Previously we identified that the Escherichia coli protein MqsR (YgiU) functions as a toxin and that it is involved in the regulation of motility by quorum sensing signal autoinducer-2 (AI-2). Furthermore, MqsR is directly associated with biofilm development and is linked to the development of persister cells. Here we show that MqsR and MqsA (YgiT) are a toxin/antitoxin (TA) pair, which, in significant difference to other TA pairs, regulates additional loci besides its own.
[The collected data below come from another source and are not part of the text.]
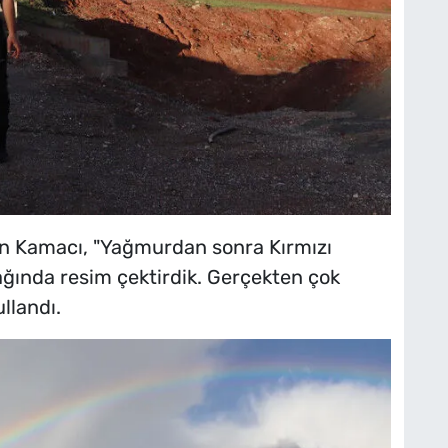
an Kamacı, "Yağmurdan sonra Kırmızı
ağında resim çektirdik. Gerçekten çok
llandı.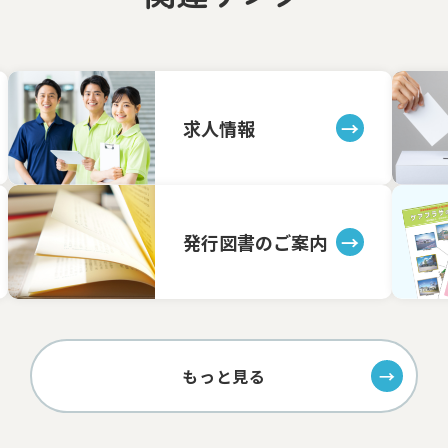
求人情報
発行図書のご案内
もっと見る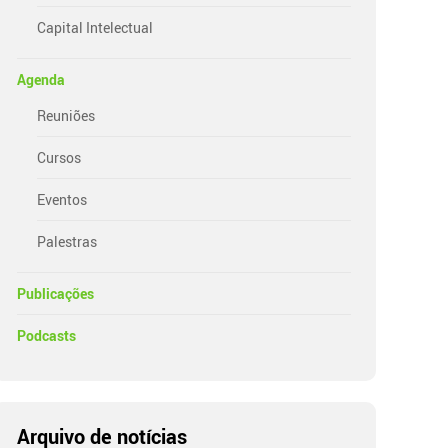
Capital Intelectual
Agenda
Reuniões
Cursos
Eventos
Palestras
Publicações
Podcasts
Arquivo de notícias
We have recently identified that MqsR functions as an RNase. However, using three sets of whole-transcriptome studies and two nickel-enrichment DNA binding microarrays coupled with cell survival studies in which MqsR was overproduced in isogenic mutants, we identified eight genes (cspD, clpX, clpP, lon, yfjZ, relB, relE and hokA) that are involved in a mode of MqsR toxicity in addition to its RNase activity. Quantitative real-time reverse transcription polymerase chain reaction (qRT-PCR) showed that (i) the MqsR/MqsA complex (and MqsA alone) represses the toxin gene cspD, (ii) MqsR overproduction induces cspD, (iii) stress induces cspD, and (iv) stress fails to induce cspD when MqsR/MqsA are overproduced or when mqsRA is deleted. Electrophoretic mobility shift assays show that the MqsA/MqsR complex binds the promoter of cspD. In addition, proteases Lon and ClpXP are necessary for MqsR toxicity. Together, these results indicate the MqsR/MqsA complex represses cspD which may be derepressed by titrating MqsA with MqsR or by degrading MqsA via stress conditions through proteases Lon and ClpXP. Hence, we demonstrate that the MqsR/MqsA TA system controls cell physiology via its own toxicity as well as through its regulation of another toxin, CspD.

Fig. 1

Growth curves for BW25113 mqsR and BW25113 mqsR mqsA containing pBS(Kan) (empty plasmid), pBS(Kan)-mqsR and pBS(Kan)-mqsR-mqsA at 37°C in LB with 1 mM IPTG induction (A). Normalized biofilm formation (total biofilm/growth) with 96-well polystyrene plates at 37°C in LB with 1 mM IPTG induction for 24 h for E. coli BW25113 mqsR, BW25113, MG1655 mqsR and MG1655 containing pCA24N, pCA24N-mqsA, pCA24N-mqsR (B). Growth data are the average of two independent cultures, biofilm data are the average of 10 replicate wells from two independent cultures, and one standard deviation is shown.

Fig. 2

Electrophoretic mobility shift assay (EMSA) to confirm the specific DNA binding of the MqsR/MqsA complex. MqsR/MqsA (full length of MqsA) (A) and MqsR/MqsA-N (N-terminal of MqsA) (B) were tested for binding to the promoter regions of cspD (PcspD) and bssR (PbssR). Lane 1: labelled promoter regions (6 ng), lane 2: protein complex (200 ng) and labelled promoter regions (6 ng), and lane 3: protein complex (200 ng) with labelled (6 ng) and unlabelled (specific competitor) promoter regions (600 ng). The unspecific competitor poly(dI-dC) was used for all samples.

Fig. 3

Growth curves and cell viability (cfu ml⁻¹) for BW25113 cspD/pCA24N and BW25113 cspD/pCA24N-cspD (A) and for BW25113 hokA/pCA24N and BW25113 hokA/pCA24N-hokA (B). Cells were grown to a turbidity of 0.5 at 600 nm at 37°C in LB medium, then 1 mM IPTG was added to induce the pCA24N-based genes. Data are the average of two independent cultures, and one standard deviation is shown.

Fig. 4

Growth curves (A) and normalized biofilm formation (total biofilm/growth; B) of isogenic deletion strains (clpX, clpP, lon, yfjZ, cspD, relB, relE and hokA) with production of MqsR via pCA24N-mqsR and IPTG at 37°C in LB medium. Growth data are the average of two independent cultures, biofilm data are the average of 10 replicate wells from two independent cultures, and one standard deviation is shown.

Fig. 5

Schematic of MqsR toxicity via CspD. cspD is repressed by the MqsR/MqsA complex. Under stress, MqsA is degraded by proteases (ClpXP and Lon), and cspD transcription is derepressed by the breakdown of the MqsR/MqsA complex. Stress also elevates the level of free-MqsR toxin. → indicates induction, ⊥ indicates repression, and dotted lines indicate regulatory pathways that are not active whereas solid lines indicate active regulatory pathways.